Justification of resources

As visitors, we must justify our resources as sufficient for the time of our stay in France. We must provide our last 3 months bank statements from our French bank and an “attestation de compte”, which is a letter from our bank that says that we have a bank account in good standing. It is a good rule of thumb that whatever was used to justify assets for the original visa at the French consulate in America should be used again – now with the addition of any French bank assets and the bank letter. A summary of our US assets will need to be translated into French and converted into Euros.

Letter not to engage in work or services

“Mon Ami Andy” provided us with an example of a letter with appropriate French language to formally declare that we would not engage in work. This is a requirement only for visitors.

Proof of payment to OFII

The Préfecture checklist requires proof of payment to OFII for the original receipt of their approval stamp. The OFII stamp in one’s passport is proof that the taxes owed were paid.

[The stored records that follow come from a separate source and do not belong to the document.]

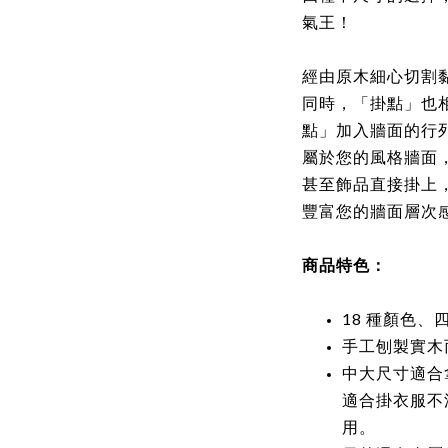
氣王！
經由原木細心切割
同時，「掛點」也
點」加入牆面的行
屬於您的風格牆面
甚至飾品直接掛上
豐富您的牆面層次
商品特色：
18 種顏色
手工刨製實木
中大尺寸適合
適合掛衣服不
用。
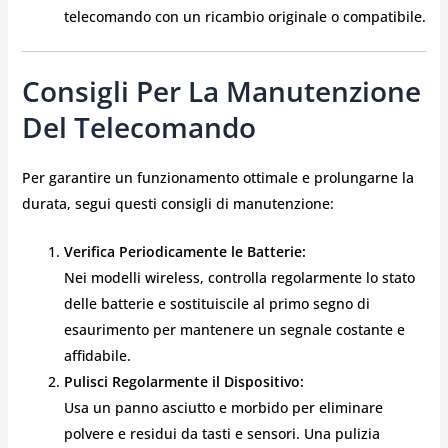
telecomando con un ricambio originale o compatibile.
Consigli Per La Manutenzione
Del Telecomando
Per garantire un funzionamento ottimale e prolungarne la
durata, segui questi consigli di manutenzione:
Verifica Periodicamente le Batterie:
Nei modelli wireless, controlla regolarmente lo stato
delle batterie e sostituiscile al primo segno di
esaurimento per mantenere un segnale costante e
affidabile.
Pulisci Regolarmente il Dispositivo:
Usa un panno asciutto e morbido per eliminare
polvere e residui da tasti e sensori. Una pulizia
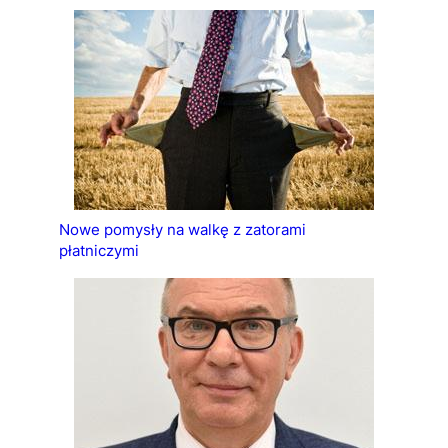
Nowe pomysły na walkę z zatorami
płatniczymi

Other considerations for success

We’ve been advised that, despite the appearance of a difficult bureaucracy, as long as all the ducks are in a row, paperwork translated, photocopies, not bound by staples, etc, Carte de Séjour (residence permit) requests very rarely get refused. Most of the decision process is based on whether or not you can afford to support yourself in France without needing French social assistance. We were able to justify this to the French Consulate in the US, and they are generally far more difficult to please than the Préfecture! At the Préfecture they like to see the documents the way that they like to see them, eg specific photocopies, specific order etc. It is worth the effort to ask for assistance in getting prepared.

Rendez-vous time

Our appointments at the Préfecture are scheduled for April 14th. This is long after our current visas expire. Unfortunately these are the earliest available appointments. The procedure is as follows: Documents for all the items on the Préfecture checklist need to be updated to within 3 months of the appointment. Only translation dates of translated documents need to be updated. Documents must be organized by originals and then copies- color documents with color copies, black and white documents with black and white copies.

Renewal date for new residence permit

Our new residence permit will expire at the end of January, 2015, a year after the original expiration of our visas. An updated Recepissé will be issued after the meeting, and a couple months later the actual residence card arrives. By that time we will need to start application to renew our residence permit for year 3!

Can we renew our lease or rent a new apartment prior to approval of the residence permit?

The Recepissé is a legal document issued by the Préfecture, which means that we are authorized to stay and reside. For all intents and purposes it has the same authority as the Carte de Séjour. We are fully legal in France until the 14th of April. Also, if for whatever reason we are not approved for the Carte de Séjour in April, we would only have to give one month’s notice to our landlord in order to terminate the contract. The lease at our current place could roll over automatically whether or not we have a valid Carte de Séjour, and our recipissé status should be no problem for any new individual owner or real estate agency. If requested, we may have to show our Carte de Séjour (residence permit) in April once we have received it. At our appointment, the Préfecture only needs to see a current rental contract; they will assume it will simply roll over upon approval of our residence permit.

How to give written notice

In France to terminate a lease you have to give written notice via the mail, to be sent with signed delivery upon receipt. The post office can help with this. Using the postal system web site, I was able to mail my signed termination and pay for the postage online and skip the trip to the post office.